Each webinar will last about 60-75 minutes and is meant to be more of an interactive discussion, so please make sure your camera and microphone are working. Preview each session’s linked content and bring your questions and ideas to share with your colleagues.
Each webinar will be recorded and uploaded to this web page, along with any additional resources. Please browse our current and previous offerings below.
Fall 2020 Recordings and Resources
September 16, 2020
OOI Data Labs Season Opener: “News You Can Use”
Presented by Melissa Hicks, Onondaga Community College; Catherine Halversen, Lawrence Hall of Science, UC-Berkeley; and the OOI Data Labs Project Team
Whether you are teaching face-to-face, remotely or somewhere in between, the Data Labs Project can support your efforts to introduce big data into your undergraduate courses. Join us to find out about newly-developed interactive online data-focused activities that are grounded in learning science – and consider how to effectively incorporate them into your courses. Dynamic Air-Sea Interactions will be used as a case study of a Data Exploration in the classroom.
September 23, 2020
NEW OOI Data Exploration: “Chlorophyll-a in Upwelling and Stratified Temperate Regions”
Presented by Claire Condie, Middlesex County College and Colleen Petrik, Texas A&M University
Additional collaborators: Karen Baker and Rob Ellis, Orange Coast Community College
This new OOI Data Exploration invites students to explore seawater characteristics that are correlated with changes in primary productivity, particularly during the summer in the North Pacific vs. the North Atlantic. The authors will review the activity and discuss preliminary implementation results.

—————

▸ DIRECTIONS FOR THIS TASK
Print the part of the webinar page starting at "Presented by Melissa" and ending at "in the classroom.", word for word.

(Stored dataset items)
—————

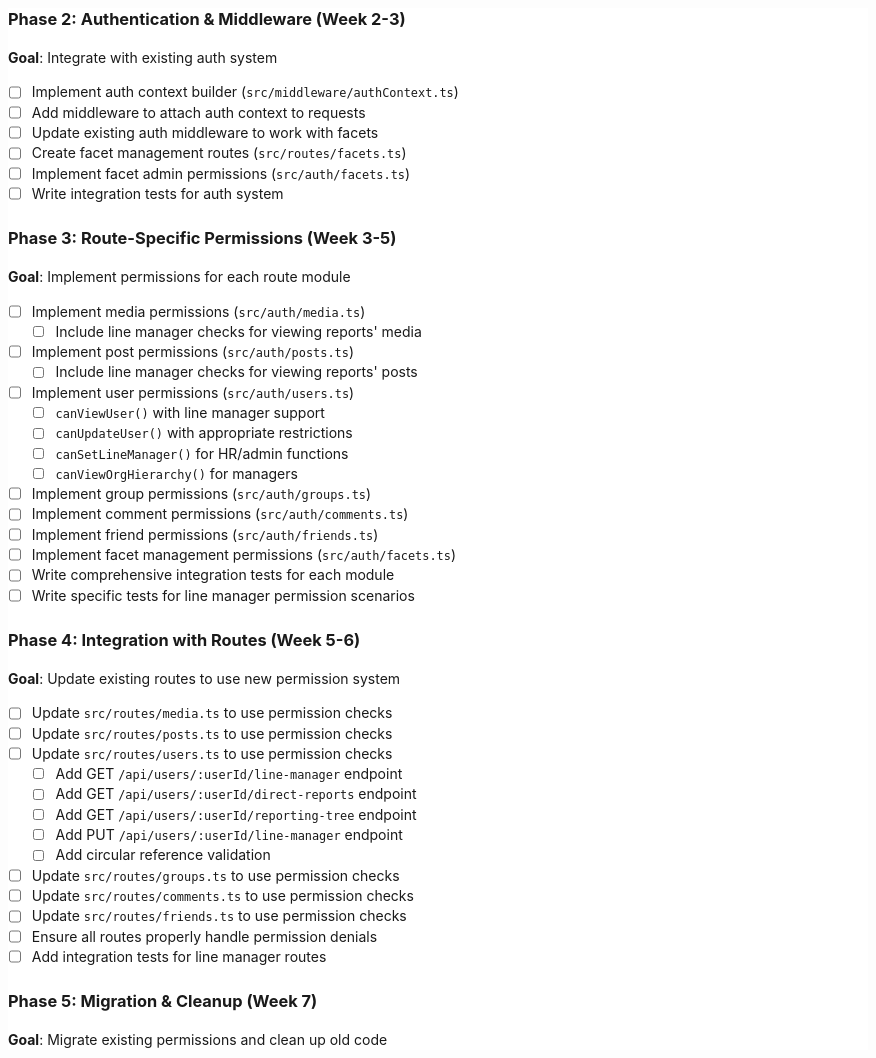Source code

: ### Phase 2: Authentication & Middleware (Week 2-3)

**Goal**: Integrate with existing auth system

- [ ] Implement auth context builder (`src/middleware/authContext.ts`)
- [ ] Add middleware to attach auth context to requests
- [ ] Update existing auth middleware to work with facets
- [ ] Create facet management routes (`src/routes/facets.ts`)
- [ ] Implement facet admin permissions (`src/auth/facets.ts`)
- [ ] Write integration tests for auth system

### Phase 3: Route-Specific Permissions (Week 3-5)

**Goal**: Implement permissions for each route module

- [ ] Implement media permissions (`src/auth/media.ts`)
  - [ ] Include line manager checks for viewing reports' media
- [ ] Implement post permissions (`src/auth/posts.ts`)
  - [ ] Include line manager checks for viewing reports' posts
- [ ] Implement user permissions (`src/auth/users.ts`)
  - [ ] `canViewUser()` with line manager support
  - [ ] `canUpdateUser()` with appropriate restrictions
  - [ ] `canSetLineManager()` for HR/admin functions
  - [ ] `canViewOrgHierarchy()` for managers
- [ ] Implement group permissions (`src/auth/groups.ts`)
- [ ] Implement comment permissions (`src/auth/comments.ts`)
- [ ] Implement friend permissions (`src/auth/friends.ts`)
- [ ] Implement facet management permissions (`src/auth/facets.ts`)
- [ ] Write comprehensive integration tests for each module
- [ ] Write specific tests for line manager permission scenarios

### Phase 4: Integration with Routes (Week 5-6)

**Goal**: Update existing routes to use new permission system

- [ ] Update `src/routes/media.ts` to use permission checks
- [ ] Update `src/routes/posts.ts` to use permission checks
- [ ] Update `src/routes/users.ts` to use permission checks
  - [ ] Add GET `/api/users/:userId/line-manager` endpoint
  - [ ] Add GET `/api/users/:userId/direct-reports` endpoint
  - [ ] Add GET `/api/users/:userId/reporting-tree` endpoint
  - [ ] Add PUT `/api/users/:userId/line-manager` endpoint
  - [ ] Add circular reference validation
- [ ] Update `src/routes/groups.ts` to use permission checks
- [ ] Update `src/routes/comments.ts` to use permission checks
- [ ] Update `src/routes/friends.ts` to use permission checks
- [ ] Ensure all routes properly handle permission denials
- [ ] Add integration tests for line manager routes

### Phase 5: Migration & Cleanup (Week 7)

**Goal**: Migrate existing permissions and clean up old code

—————

▸ OUTPUT BELOW
Presented by Melissa Hicks, Onondaga Community College; Catherine Halversen, Lawrence Hall of Science, UC-Berkeley; and the OOI Data Labs Project Team
Whether you are teaching face-to-face, remotely or somewhere in between, the Data Labs Project can support your efforts to introduce big data into your undergraduate courses. Join us to find out about newly-developed interactive online data-focused activities that are grounded in learning science – and consider how to effectively incorporate them into your courses. Dynamic Air-Sea Interactions will be used as a case study of a Data Exploration in the classroom.